[GIVEN INFORMATION Boundary: Start]

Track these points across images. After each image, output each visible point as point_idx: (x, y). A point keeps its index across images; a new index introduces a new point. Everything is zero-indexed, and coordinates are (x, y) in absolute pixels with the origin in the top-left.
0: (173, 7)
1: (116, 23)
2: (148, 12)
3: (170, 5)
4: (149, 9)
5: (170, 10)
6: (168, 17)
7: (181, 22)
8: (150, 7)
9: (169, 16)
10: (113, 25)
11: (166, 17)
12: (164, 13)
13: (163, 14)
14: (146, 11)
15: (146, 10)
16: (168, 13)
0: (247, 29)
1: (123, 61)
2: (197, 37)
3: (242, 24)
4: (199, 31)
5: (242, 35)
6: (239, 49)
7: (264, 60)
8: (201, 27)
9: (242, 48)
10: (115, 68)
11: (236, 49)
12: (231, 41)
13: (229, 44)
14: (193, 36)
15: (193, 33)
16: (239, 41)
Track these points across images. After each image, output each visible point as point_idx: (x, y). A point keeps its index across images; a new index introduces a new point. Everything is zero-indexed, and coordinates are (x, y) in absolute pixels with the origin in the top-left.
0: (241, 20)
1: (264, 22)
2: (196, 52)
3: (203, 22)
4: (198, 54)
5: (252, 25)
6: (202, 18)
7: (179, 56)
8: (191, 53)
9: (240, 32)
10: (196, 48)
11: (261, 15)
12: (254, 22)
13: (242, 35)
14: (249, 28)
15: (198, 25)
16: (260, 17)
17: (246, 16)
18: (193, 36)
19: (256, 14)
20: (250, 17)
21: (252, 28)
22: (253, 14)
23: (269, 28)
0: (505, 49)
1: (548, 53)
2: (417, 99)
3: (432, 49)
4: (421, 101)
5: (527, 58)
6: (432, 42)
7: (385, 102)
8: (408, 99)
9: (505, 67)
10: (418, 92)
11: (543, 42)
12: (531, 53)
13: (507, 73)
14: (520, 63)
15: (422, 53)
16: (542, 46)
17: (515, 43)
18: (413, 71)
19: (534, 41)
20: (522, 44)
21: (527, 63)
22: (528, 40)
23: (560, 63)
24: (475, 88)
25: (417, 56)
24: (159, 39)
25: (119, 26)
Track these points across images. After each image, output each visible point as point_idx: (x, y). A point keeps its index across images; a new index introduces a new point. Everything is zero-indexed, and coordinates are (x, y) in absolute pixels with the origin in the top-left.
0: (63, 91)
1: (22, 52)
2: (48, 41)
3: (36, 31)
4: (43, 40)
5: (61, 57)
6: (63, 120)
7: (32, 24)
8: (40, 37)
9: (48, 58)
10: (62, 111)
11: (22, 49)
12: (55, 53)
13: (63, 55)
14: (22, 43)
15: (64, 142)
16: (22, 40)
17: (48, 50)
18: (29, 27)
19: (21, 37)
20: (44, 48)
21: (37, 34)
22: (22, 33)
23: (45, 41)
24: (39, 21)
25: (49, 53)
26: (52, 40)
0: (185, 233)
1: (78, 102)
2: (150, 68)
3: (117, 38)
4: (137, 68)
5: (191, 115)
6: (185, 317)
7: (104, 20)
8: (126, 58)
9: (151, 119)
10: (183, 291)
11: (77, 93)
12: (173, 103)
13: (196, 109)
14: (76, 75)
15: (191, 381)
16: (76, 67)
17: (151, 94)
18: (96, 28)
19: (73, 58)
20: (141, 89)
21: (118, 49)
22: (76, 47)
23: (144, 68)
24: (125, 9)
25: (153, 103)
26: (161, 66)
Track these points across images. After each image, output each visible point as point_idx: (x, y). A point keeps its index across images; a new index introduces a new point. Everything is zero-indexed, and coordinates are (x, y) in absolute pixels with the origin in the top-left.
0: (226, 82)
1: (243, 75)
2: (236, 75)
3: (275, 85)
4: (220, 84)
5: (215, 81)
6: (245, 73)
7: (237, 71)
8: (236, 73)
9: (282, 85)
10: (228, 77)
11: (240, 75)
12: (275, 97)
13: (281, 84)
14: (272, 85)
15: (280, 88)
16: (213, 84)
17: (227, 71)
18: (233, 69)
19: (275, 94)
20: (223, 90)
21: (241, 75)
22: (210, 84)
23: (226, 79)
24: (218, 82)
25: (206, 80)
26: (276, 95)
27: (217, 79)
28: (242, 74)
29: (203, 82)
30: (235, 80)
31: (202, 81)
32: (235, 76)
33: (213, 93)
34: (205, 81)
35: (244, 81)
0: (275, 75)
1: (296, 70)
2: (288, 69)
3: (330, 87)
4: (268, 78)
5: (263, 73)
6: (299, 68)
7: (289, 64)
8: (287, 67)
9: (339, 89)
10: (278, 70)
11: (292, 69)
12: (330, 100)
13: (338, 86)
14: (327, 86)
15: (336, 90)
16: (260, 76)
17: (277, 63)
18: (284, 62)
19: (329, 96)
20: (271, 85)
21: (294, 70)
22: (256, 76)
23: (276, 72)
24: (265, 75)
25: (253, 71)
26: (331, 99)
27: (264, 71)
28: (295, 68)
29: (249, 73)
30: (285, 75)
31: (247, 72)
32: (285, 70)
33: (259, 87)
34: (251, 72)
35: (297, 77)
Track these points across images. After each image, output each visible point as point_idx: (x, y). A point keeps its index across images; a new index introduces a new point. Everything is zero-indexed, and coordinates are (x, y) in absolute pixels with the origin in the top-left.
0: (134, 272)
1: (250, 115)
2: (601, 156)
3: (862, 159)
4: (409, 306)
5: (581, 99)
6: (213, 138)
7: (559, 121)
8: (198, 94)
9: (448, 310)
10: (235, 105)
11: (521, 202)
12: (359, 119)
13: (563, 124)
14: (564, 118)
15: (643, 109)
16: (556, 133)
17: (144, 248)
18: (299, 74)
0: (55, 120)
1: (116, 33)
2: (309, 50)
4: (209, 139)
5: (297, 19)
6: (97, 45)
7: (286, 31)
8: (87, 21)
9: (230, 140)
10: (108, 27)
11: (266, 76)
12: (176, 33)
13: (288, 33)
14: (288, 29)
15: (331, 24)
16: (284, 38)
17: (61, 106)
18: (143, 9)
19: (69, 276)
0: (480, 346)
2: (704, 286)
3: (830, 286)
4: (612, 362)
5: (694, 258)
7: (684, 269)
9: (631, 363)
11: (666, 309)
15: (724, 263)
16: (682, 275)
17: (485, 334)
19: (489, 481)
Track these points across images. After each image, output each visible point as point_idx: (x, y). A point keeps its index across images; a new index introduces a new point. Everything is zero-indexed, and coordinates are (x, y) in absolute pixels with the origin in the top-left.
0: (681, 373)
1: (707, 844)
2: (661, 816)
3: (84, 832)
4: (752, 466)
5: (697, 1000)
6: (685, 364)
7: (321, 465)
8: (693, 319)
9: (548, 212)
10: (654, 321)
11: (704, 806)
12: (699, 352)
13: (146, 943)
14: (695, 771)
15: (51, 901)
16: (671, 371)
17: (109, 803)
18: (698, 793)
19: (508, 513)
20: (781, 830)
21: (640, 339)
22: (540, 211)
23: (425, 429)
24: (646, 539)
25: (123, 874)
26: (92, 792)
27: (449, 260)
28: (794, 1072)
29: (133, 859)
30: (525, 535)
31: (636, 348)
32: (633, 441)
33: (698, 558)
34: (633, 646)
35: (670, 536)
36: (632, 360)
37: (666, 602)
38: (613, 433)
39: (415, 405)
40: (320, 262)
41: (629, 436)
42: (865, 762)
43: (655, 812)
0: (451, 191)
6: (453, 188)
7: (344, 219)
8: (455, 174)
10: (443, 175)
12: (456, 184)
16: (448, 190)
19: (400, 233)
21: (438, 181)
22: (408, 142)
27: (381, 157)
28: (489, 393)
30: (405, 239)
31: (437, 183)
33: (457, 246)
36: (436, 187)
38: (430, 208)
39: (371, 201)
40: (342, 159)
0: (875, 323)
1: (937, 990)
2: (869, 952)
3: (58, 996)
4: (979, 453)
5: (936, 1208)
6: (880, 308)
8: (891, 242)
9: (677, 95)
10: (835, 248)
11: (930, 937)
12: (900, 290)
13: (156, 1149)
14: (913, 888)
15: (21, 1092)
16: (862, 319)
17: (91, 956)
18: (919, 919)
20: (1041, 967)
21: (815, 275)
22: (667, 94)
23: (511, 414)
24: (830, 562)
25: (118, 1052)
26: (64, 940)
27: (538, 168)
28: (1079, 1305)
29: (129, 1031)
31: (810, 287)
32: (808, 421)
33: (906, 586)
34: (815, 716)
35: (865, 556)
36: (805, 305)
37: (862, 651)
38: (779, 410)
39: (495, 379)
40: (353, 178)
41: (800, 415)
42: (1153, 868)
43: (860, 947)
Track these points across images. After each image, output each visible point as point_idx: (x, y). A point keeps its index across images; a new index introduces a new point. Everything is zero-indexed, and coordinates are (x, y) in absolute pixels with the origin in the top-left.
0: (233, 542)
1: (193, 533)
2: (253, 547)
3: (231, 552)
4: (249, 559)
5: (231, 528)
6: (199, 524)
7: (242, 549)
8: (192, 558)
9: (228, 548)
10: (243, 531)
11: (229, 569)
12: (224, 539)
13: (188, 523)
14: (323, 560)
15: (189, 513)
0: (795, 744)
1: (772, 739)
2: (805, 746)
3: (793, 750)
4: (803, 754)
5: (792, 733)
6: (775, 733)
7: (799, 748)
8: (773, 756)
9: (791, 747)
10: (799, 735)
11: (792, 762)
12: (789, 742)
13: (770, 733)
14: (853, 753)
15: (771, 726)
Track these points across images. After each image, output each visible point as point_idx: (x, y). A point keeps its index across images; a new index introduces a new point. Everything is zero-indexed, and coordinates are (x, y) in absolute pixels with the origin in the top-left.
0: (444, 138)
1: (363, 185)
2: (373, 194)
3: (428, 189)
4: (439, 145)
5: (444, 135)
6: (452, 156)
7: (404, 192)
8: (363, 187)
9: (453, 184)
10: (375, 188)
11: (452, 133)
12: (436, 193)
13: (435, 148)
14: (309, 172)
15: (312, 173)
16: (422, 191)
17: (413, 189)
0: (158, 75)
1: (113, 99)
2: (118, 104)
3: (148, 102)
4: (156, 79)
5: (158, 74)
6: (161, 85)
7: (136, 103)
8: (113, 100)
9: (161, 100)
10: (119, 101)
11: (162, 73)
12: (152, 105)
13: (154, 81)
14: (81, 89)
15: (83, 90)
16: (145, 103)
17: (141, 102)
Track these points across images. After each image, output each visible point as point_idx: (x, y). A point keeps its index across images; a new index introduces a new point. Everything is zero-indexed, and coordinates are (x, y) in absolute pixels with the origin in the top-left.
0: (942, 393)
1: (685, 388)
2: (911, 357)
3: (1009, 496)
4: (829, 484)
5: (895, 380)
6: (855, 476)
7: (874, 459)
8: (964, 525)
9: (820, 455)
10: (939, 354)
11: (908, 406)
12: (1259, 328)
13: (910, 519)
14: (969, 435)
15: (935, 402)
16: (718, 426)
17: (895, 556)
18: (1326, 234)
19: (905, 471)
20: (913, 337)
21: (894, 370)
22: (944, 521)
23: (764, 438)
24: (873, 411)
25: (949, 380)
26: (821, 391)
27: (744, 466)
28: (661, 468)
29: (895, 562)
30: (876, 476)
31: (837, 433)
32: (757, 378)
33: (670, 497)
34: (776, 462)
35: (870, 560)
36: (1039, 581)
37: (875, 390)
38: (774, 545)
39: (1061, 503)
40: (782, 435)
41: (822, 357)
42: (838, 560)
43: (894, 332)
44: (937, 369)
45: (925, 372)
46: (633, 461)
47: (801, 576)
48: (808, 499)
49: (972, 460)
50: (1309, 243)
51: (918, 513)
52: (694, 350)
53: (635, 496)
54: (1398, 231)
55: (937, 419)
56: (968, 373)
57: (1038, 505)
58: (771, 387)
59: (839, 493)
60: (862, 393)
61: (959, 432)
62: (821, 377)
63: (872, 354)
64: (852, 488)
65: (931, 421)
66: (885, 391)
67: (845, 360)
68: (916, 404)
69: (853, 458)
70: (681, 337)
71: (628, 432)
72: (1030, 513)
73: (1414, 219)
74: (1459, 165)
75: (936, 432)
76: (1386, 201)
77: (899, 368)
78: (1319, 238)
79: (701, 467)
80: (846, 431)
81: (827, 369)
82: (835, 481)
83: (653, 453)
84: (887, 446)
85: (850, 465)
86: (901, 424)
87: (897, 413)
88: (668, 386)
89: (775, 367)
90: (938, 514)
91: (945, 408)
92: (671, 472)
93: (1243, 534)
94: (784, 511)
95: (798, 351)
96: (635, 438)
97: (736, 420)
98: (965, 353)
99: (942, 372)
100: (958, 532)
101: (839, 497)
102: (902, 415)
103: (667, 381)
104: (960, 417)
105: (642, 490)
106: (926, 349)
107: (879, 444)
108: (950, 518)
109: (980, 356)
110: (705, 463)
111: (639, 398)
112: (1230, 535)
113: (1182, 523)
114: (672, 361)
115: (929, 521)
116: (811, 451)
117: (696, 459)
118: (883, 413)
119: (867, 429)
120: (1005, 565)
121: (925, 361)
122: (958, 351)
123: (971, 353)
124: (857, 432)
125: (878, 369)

[GIVEN INFORMATION Boundary: End]

▶ _WHAT IS BEING ASKED_
Exactly the lines running from the top of the records to the line that contains "15: (146, 10)", inclusive, must be set down, and nothing more.

▶ _FINISHED TASK_
Track these points across images. After each image, output each visible point as point_idx: (x, y). A point keeps its index across images; a new index introduces a new point. Everything is zero-indexed, and coordinates are (x, y) in absolute pixels with the origin in the top-left.
0: (173, 7)
1: (116, 23)
2: (148, 12)
3: (170, 5)
4: (149, 9)
5: (170, 10)
6: (168, 17)
7: (181, 22)
8: (150, 7)
9: (169, 16)
10: (113, 25)
11: (166, 17)
12: (164, 13)
13: (163, 14)
14: (146, 11)
15: (146, 10)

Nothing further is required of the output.